→ Description of the task: In your copy, set down the entries exactly and exclude the pictures.

→ Recorded data:
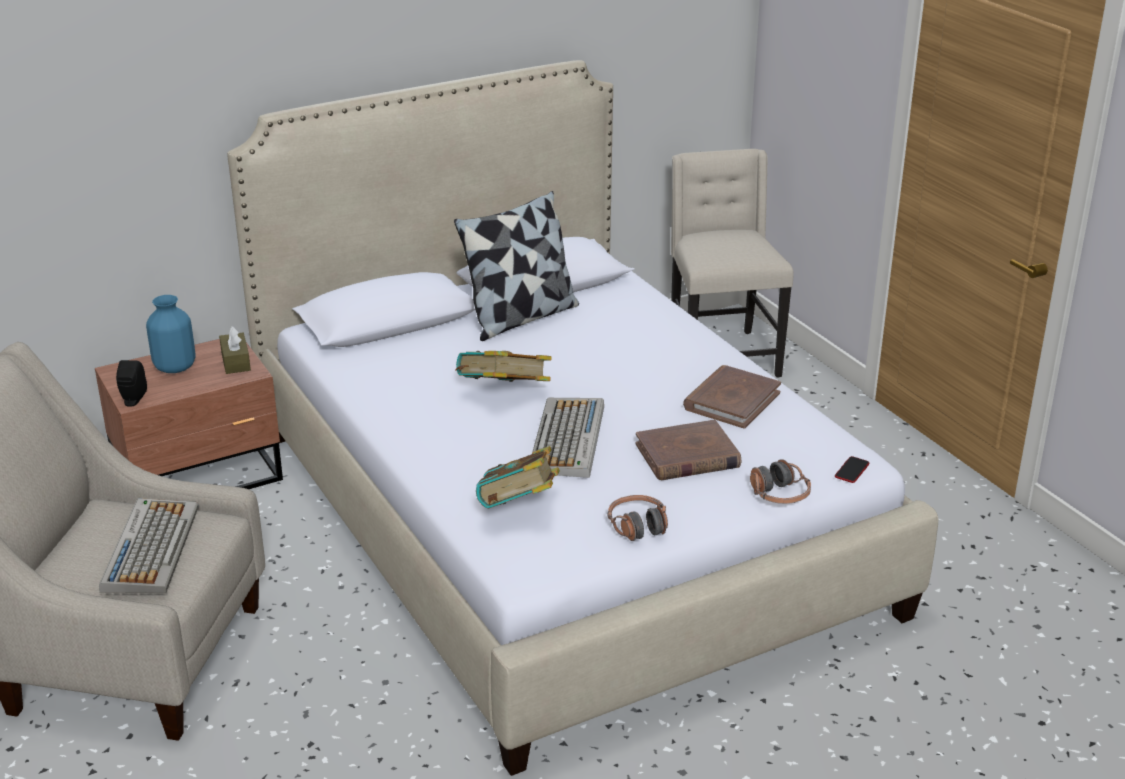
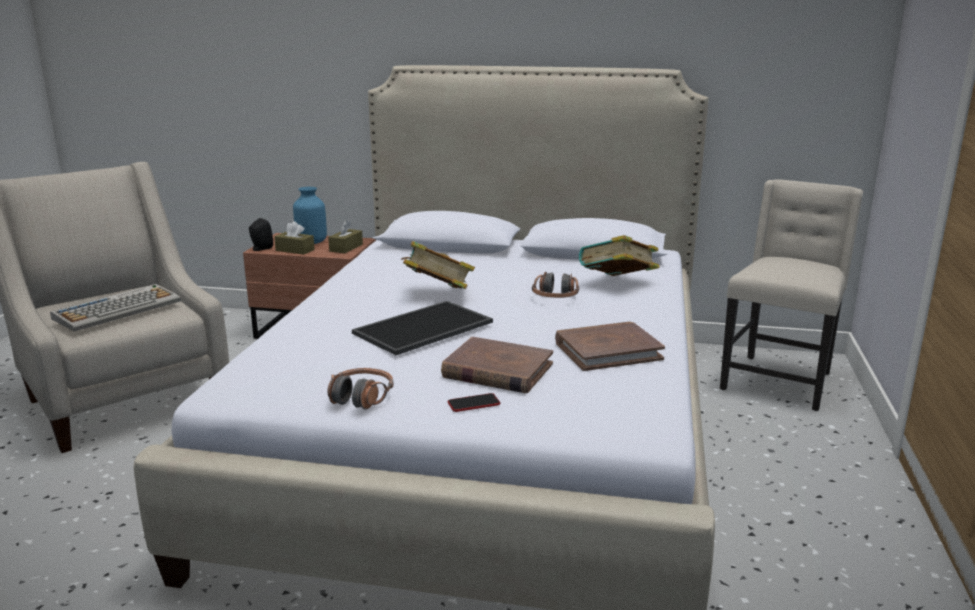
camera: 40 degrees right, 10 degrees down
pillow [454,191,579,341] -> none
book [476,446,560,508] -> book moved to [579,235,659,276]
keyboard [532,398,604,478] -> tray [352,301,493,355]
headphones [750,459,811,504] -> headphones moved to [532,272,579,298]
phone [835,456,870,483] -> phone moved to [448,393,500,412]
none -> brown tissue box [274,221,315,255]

→ Response:
camera: 40 degrees right, 10 degrees down
pillow [454,191,579,341] -> none
book [476,446,560,508] -> book moved to [579,235,659,276]
keyboard [532,398,604,478] -> tray [352,301,493,355]
headphones [750,459,811,504] -> headphones moved to [532,272,579,298]
phone [835,456,870,483] -> phone moved to [448,393,500,412]
none -> brown tissue box [274,221,315,255]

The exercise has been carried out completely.